Source: Radio Free Asia

A severe lack of teachers in Laos is forcing school districts to use volunteer staff, merge some schools, and close others, a trend that lawmakers warn could cause future generations to lose access to education.

During the Lao National Assembly’s 5th ordinary session, from June 26 to July 18, lawmakers spent a lot of time discussing the teacher shortage.

Representing the southern province of  Savannakhet, Xayxomseun Phothisan urged the assembly to hire more state employees and approve budgets to pay teacher salaries so that each school would have the adequate number of faculty needed to function.

“If the government does not have any solution to this urgent problem,  more schools in many provinces will be closed and students will lose access to education,” she said.

This year, the government is allowing recruitment of 285 new teachers nationwide, down from the 340 it hired last year. The downward trend in teacher hiring began in 2017, when the state employee quotas were reduced each year due to limited budget. According to UNESCO, spending on education as a proportion of GDP shrunk from 3.2 pct in 2013, to 1.9 pct in 2021.

School closures

Savannakhet province has only 223 teachers on its payroll for the entire province. More than 430,000 people in Savannakhet are aged 19 or younger, though not everyone in that demographic goes to school. 

Though the province ranks first in the nation for school attendance between the ages 6-11, only 68.7% of Savannakhet children between the ages of 6-8 are attending school. For ages 9-11, the percentage rises to 85.2%.

There are also 21 schools in the province that are staffed by unpaid volunteers, many of whom quit when they learned, sometimes after eight years of working, that they would not be able to transition into paid roles.

Because of the teacher shortage, the province is expected to close 25 schools.

The Lao government has approved the province hiring 47 new teachers, but spread over 15 educational districts, it means only three new teachers per district, nowhere near enough to serve the student population.

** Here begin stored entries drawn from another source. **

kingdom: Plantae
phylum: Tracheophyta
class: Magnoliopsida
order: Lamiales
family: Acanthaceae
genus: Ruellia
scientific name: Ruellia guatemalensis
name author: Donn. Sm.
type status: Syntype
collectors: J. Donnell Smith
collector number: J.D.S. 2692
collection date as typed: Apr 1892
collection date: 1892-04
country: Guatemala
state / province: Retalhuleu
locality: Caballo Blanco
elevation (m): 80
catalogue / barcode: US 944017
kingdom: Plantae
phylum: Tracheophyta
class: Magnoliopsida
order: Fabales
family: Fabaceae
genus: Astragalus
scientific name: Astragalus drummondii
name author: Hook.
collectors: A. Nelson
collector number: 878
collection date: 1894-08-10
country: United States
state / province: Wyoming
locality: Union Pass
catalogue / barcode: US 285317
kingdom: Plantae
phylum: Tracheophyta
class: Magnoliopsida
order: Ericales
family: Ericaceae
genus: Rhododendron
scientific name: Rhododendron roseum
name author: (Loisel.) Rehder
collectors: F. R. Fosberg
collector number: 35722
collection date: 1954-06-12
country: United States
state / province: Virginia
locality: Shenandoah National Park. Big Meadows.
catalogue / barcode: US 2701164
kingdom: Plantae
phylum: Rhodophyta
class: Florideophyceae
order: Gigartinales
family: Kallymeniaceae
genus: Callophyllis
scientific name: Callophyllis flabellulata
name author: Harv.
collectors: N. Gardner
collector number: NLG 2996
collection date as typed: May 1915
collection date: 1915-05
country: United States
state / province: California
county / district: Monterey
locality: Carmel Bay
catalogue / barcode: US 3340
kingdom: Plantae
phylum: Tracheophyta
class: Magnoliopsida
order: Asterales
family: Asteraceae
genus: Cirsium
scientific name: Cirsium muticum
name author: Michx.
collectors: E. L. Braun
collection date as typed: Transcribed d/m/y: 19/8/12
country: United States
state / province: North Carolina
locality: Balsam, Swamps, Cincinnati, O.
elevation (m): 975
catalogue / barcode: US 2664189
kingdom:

Most of the schools experiencing teacher shortages were primary schools in rural areas, because teachers have little desire to work there, representatives of Savannakhet province’s Department of Education and Sport told RFA’s Lao Service. 

The capital Vientiane also faces a teacher shortage, with 900 on payroll – far short of what it needs. There are around 300,000 youth aged 19 or younger in Vientiane, yet the central government will allow hiring only 16 new teachers. The capital is expected to close seven schools.

“The lack of teachers is widespread,” an official from Vientiane’s Department of Education and Sport told RFA. “We need over 900 teachers in order to meet our plan. …The only thing we can do is to inform students to go to schools in other villages and dissolve the small schools, where there are no teachers.”

The official said that Vientiane had already merged seven schools since 2021 including three last year as the teacher supply dwindles. 

Aging teachers

In Luang Prabang province’s XiengNgeun district, volunteer teachers are quitting in large numbers, an education official said.

“We need about 100 more teachers for primary and secondary schools,” the official said. “The quality of our education in the district, according to the national indicators, may not meet the plan.”  

He said that many of the paid teachers are old and close to retirement, and some of them face health problems. However, development of younger teachers to replace them is lagging. 

Though the district has not seen a school closure yet, when the old teachers retire the problem will get worse, he said.

“The quota from the central government to the province to recruit new state employees has been reduced,” the district official said. “We only received permission to hire 10 new teachers this year. … For primary schools in the city areas, we have a solution by assigning one teacher to teach in 2 or 3 schools. But in the rural areas, that kind of thing is very hard to do.”